Frank Lampard will harness the “magic” of Everton as he begins the process of steering the Club on a positive and united direction of travel.
Manager Lampard completed the initial stage of the job he accepted back in January when Everton beat Crystal Palace on Thursday to secure Premier League survival.
And for the first time in his embryonic reign, the former Chelsea boss, a unifying force as Everton contended with the spectre of relegation, can fully extend his thinking beyond the end of this campaign.
Lampard offered a characteristically level-headed assessment over the likely timeframe for a transition from survival fighters to silverware hunters.
The only immediate concern, he insists, is achieving forward steps, while retaining the all-for-one spirit that ultimately banished fears over the drop.
“[Winning something] is far away and the first thing for me [to improve] is the consistency of performance,” Lampard told evertontv.
“To follow a direction that everyone, not agrees on but feels that we’re going in the right direction.
"We’ve seen other clubs do it, but what we have here is a magic that not every club has, so if we can find that direction in certain footballing senses, then maybe we can have successes down the line.
“I’m not saying next year is going to be this or that. No, we want progression, we want to see a team play with that spirit and... a bit more quality.
“Those are the things I’ll certainly work for.”
Lampard discarded the pressing, dominating brand of football that was a hallmark of the teams he managed at Derby County and Chelsea, as Everton’s need for points grew more acute.
The capacity to adapt according to circumstances is a condition of success in football management, be it a slight tweak in-game, or across a couple of months in single-minded pursuit of a lone objective.
And Everton had no qualms over employing the height and physicality of Dominic Calvert-Lewin to ruffle Crystal Palace.
Balls were served at the striker from deep, while the home team swung 25 crosses into the box.
Over time, Lampard intends to progressively shift the playing style to reflect the ideals he shares with Everton supporters.
"Who cares about styles of football tonight [against Palace]?” said Lampard.
“We were direct in the second half, but that style was needed for the moment... and with the players we have.
“We needed heart and fire and we found those things.
“We’ll look at the style. We have time to work now.
“When you come in mid-season, you don’t get time to work.
“I want the squad to be more robust, to not have so many injuries and to be able to pick from a fuller squad.

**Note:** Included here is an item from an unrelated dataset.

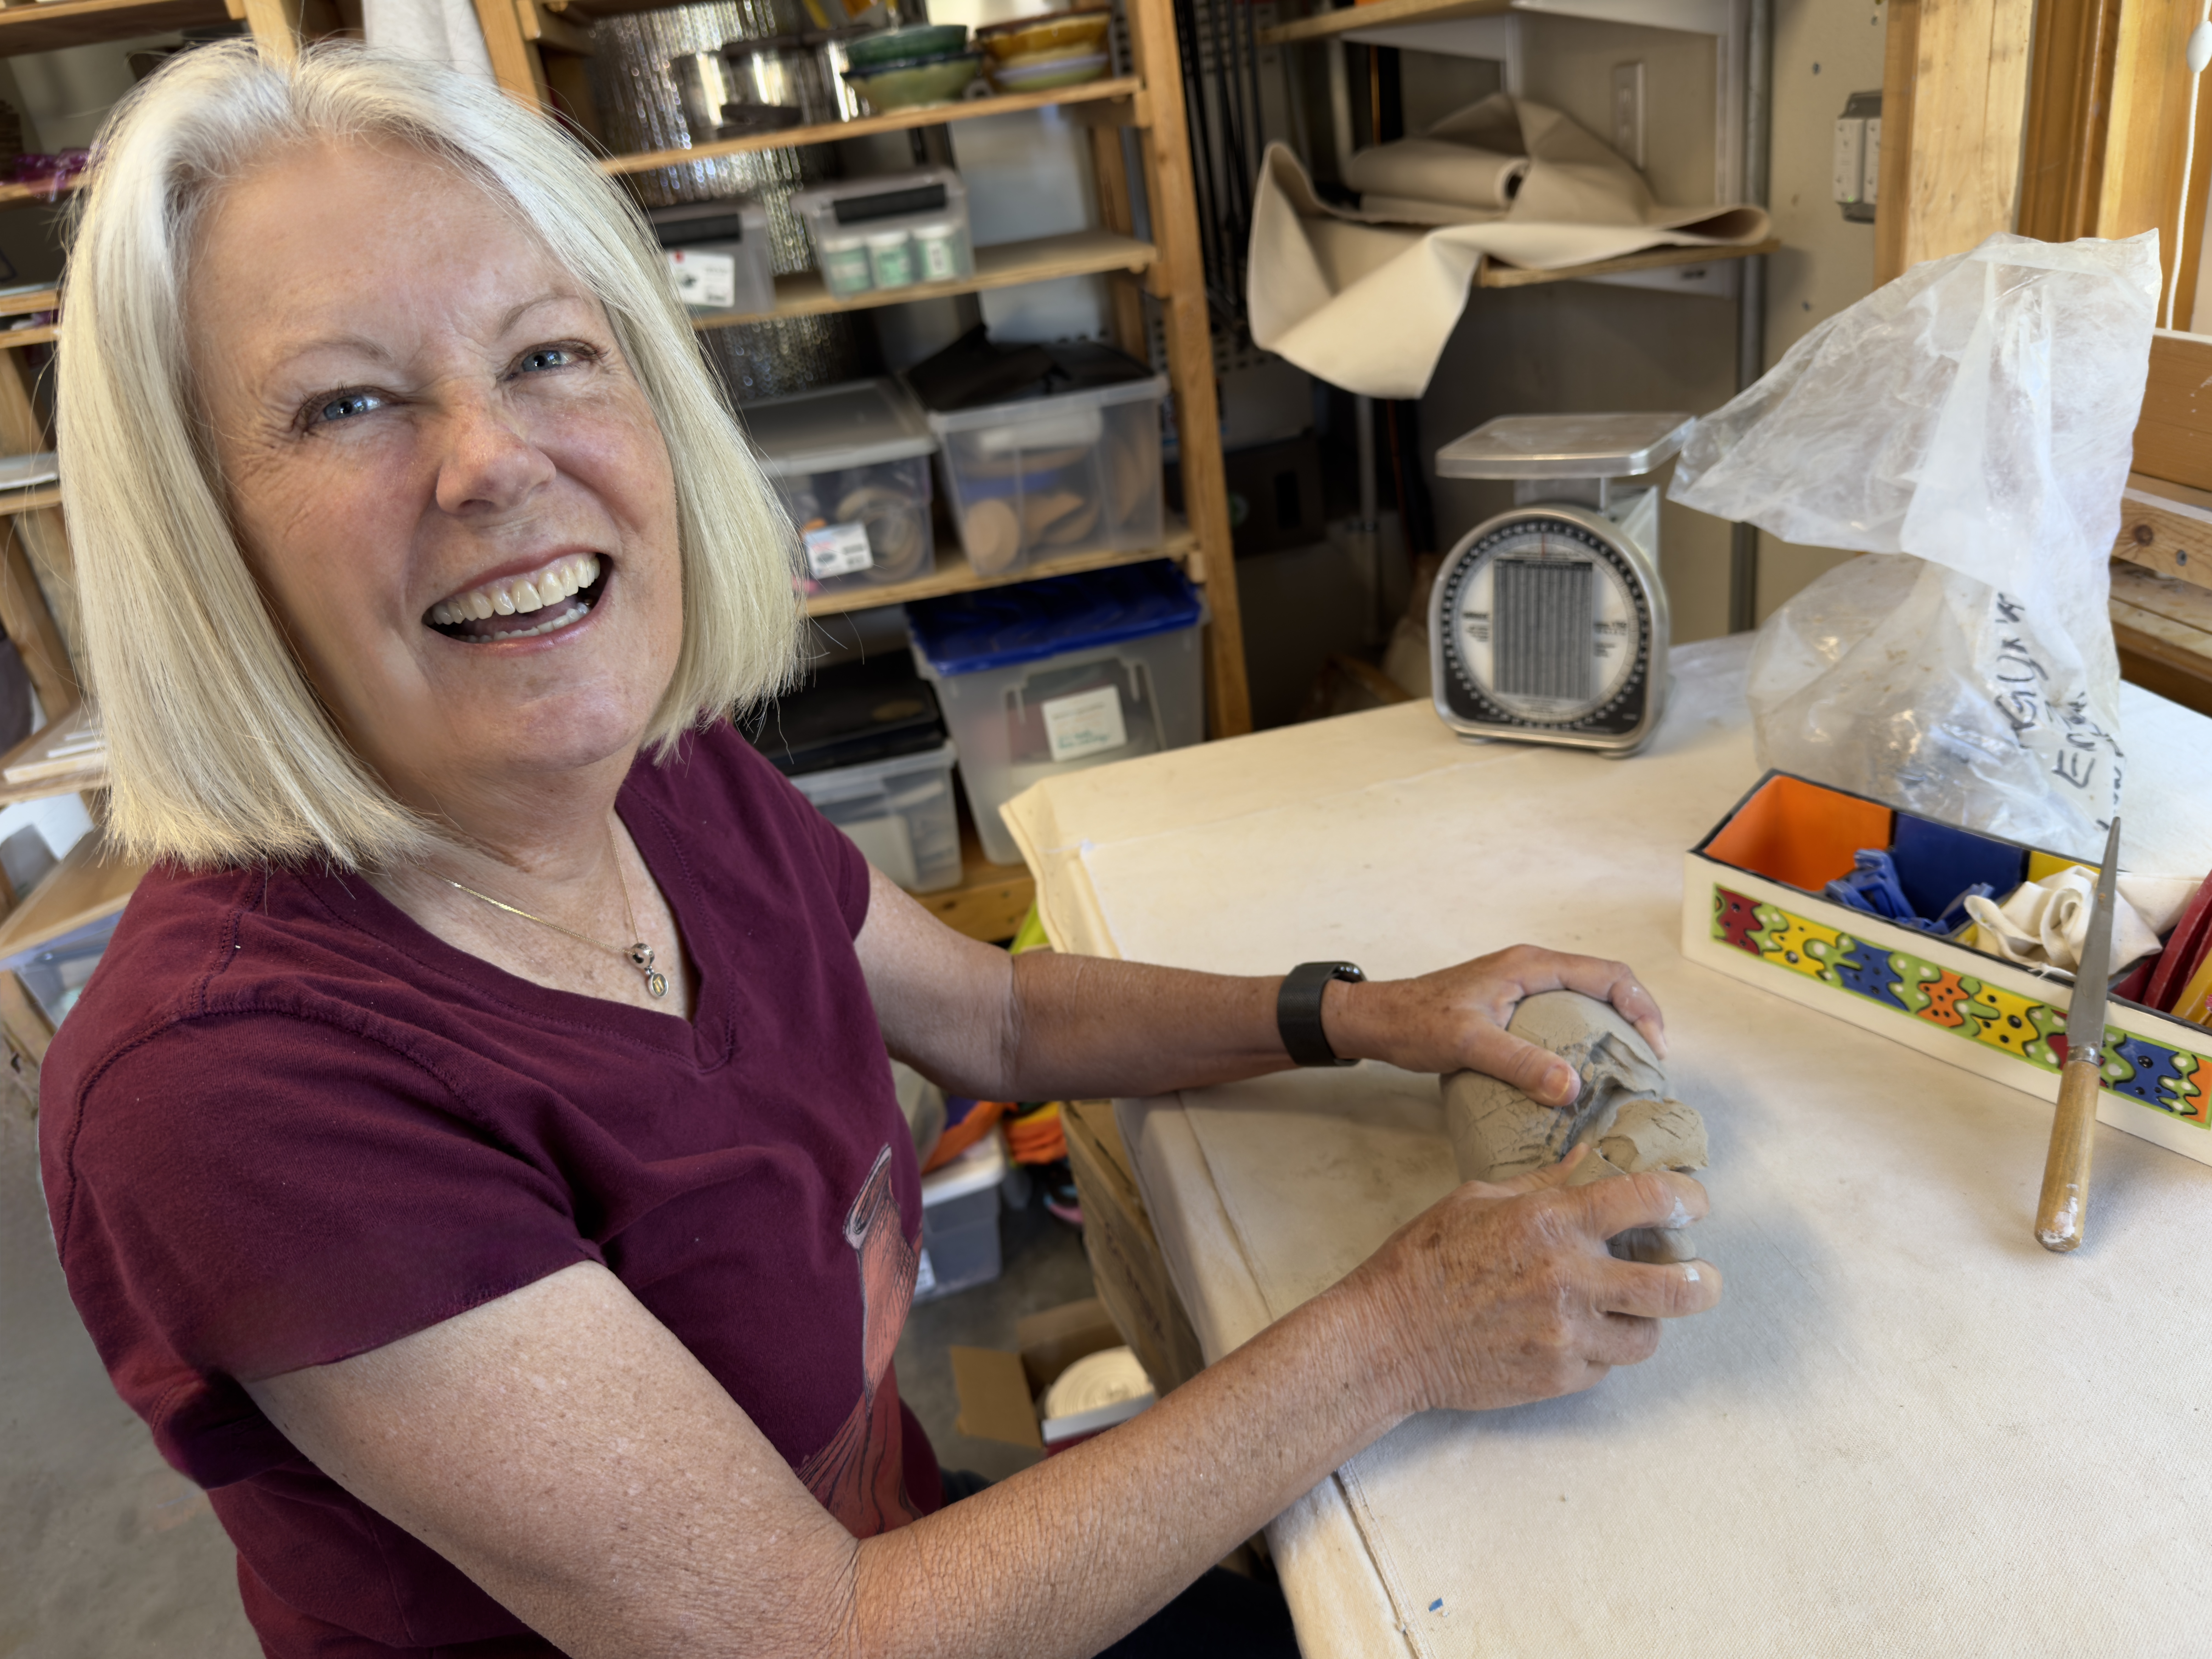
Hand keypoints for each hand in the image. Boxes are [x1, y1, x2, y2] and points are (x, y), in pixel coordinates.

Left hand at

“There are so many things I want but they don’t all come at once.
“We’ll work step by step to try to get them.”
Lampard can start planning for next term reassured over his players’ hunger and fight.
Confronted by the very real possibility of the Club falling out of England’s top division after 68 years, Everton produced a sequence of results more befitting a team aiming for Champions League football.
The past eight matches have featured four wins and two draws – only three sides have obtained more than Everton’s 14 points over the same period – and the combination of needle and ambition and aggression that goes down very well with the Club’s supporters.
“The scenes you see at the end are [the result of] everyone coming together for a period of time and it showed huge character,” added Lampard, whose side conclude their Premier League campaign at Arsenal on Sunday.
“There are things we can improve, I know that and I knew it coming in.
“I know from working with the group, we’ll do everything we can to improve.
“I certainly will because you want to be better… but when your back’s against the wall, they’re the most beautiful moments in football.
“It doesn’t matter whether you’re fighting to stay in the Premier League or fighting to get in the Champions League or win the Premier League.
“It doesn’t matter what you’re fighting for, it matters that you fight, and didn’t they fight.”